Middlesex University London's annual Science, Technology, Engineering and Mathematics Festival, full of games and interactive exhibits, was held in the Quad on Wednesday 13th March during British Science Week.
The event gave budding scientists the chance to interact with robots, use their brainwaves to complete tasks, learn about the future of computing and about biochemistry’s role in treating disease, and ask Middlesex lecturers and students questions about their scientific passions.
Global electronics distributor Electrocomponents' Titan II truck, at 35 tonnes the largest movable roadshow trailer in Europe, was parked in Scholars' Yard. Pupils climbed on board to discover 16 interactive displays showcasing technologies such as Raspberry Pi, 3D printing, internet of things and thermal imaging.
Also new for 2019, visitors could test their powers of observation by looking down a microscope at tiny particles of different plastics, in an exhibit to highlight MDX research into the role of microplastics in transferring pollutants.
The Festival was open to groups from North London schools from 10am-3pm. Science communicator Dr Emily Grossman gave a talk on Weird and Wonderful Science Facts, in which she also spoke about her experiences in science, and the aggressively competitive and sexist attitudes she has sometimes faced.
“One of the main reasons young people don’t pursue careers in STEM is not because they don’t enjoy science or are not good at it but because they think ‘it’s not for people like me,’" she told students.
“You don’t have to be top of the class to have a career in science. You just have to enjoy it and work hard.”
From 5-7pm the Festival opened its doors to the public. Displays included:
VIP visitors to the Festival included Mayor of Barnet Cllr Reuben Thompstone, a science teacher by profession, and Barnet Council leader Cllr Richard Cornelius.
Year 7 St Mary's and St John's Church of England School student Michael Hagar in Hendon said his favourite attraction at the festival was the Motion Driven eXperience. “I want to [study] all three sciences, Biology, Physics and Chemistry, and I want to be an orthopaedic surgeon,” he said.

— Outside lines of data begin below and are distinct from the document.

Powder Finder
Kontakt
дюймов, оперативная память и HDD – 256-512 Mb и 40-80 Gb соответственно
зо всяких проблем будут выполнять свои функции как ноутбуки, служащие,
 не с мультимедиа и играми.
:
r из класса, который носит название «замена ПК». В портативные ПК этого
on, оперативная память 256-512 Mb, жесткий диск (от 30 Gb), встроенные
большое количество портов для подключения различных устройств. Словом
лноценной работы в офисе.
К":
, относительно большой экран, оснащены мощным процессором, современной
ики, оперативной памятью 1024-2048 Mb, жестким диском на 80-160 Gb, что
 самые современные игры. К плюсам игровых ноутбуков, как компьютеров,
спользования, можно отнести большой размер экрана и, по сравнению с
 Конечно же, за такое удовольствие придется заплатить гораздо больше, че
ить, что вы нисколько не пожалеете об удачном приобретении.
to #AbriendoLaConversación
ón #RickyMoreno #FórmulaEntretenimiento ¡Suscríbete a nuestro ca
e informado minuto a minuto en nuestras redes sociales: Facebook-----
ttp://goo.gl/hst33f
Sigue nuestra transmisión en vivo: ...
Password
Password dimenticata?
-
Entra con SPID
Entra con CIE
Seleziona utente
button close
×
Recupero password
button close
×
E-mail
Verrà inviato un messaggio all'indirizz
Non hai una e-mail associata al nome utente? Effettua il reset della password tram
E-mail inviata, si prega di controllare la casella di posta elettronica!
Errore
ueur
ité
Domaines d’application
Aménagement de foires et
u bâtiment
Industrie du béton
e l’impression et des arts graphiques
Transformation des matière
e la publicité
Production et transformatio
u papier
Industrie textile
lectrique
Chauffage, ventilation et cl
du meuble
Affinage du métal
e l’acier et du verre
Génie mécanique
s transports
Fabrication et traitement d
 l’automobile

Leading employers, policy experts and government ministers all emphasise the importance of STEM qualifications and skills to navigate today’s rapidly evolving jobs landscape. Middlesex is dedicated to helping science and technology students achieve these, with teaching closely linked to industry practices, and cutting-edge facilities available such as the UK’s first Cyber Physical Factory training unit, equipped with Industry 4.0 technologies, in partnership with FESTO Didactic and Siemens.
"Our Festival offers young people a unique opportunity to explore STEM subjects through a variety of interactive activities and demonstrations" says MDX Vice-Chancellor Professor Tim Blackman. "Our aim is that they will be motivated to become the scientists, engineers and mathematicians of tomorrow."
“At Middlesex we challenge students to push the boundaries of their potential to analyse, create and discover across a wide range of exciting subjects. We provide an environment where students learn skills now that they can put to good use in jobs that have not yet even been created.”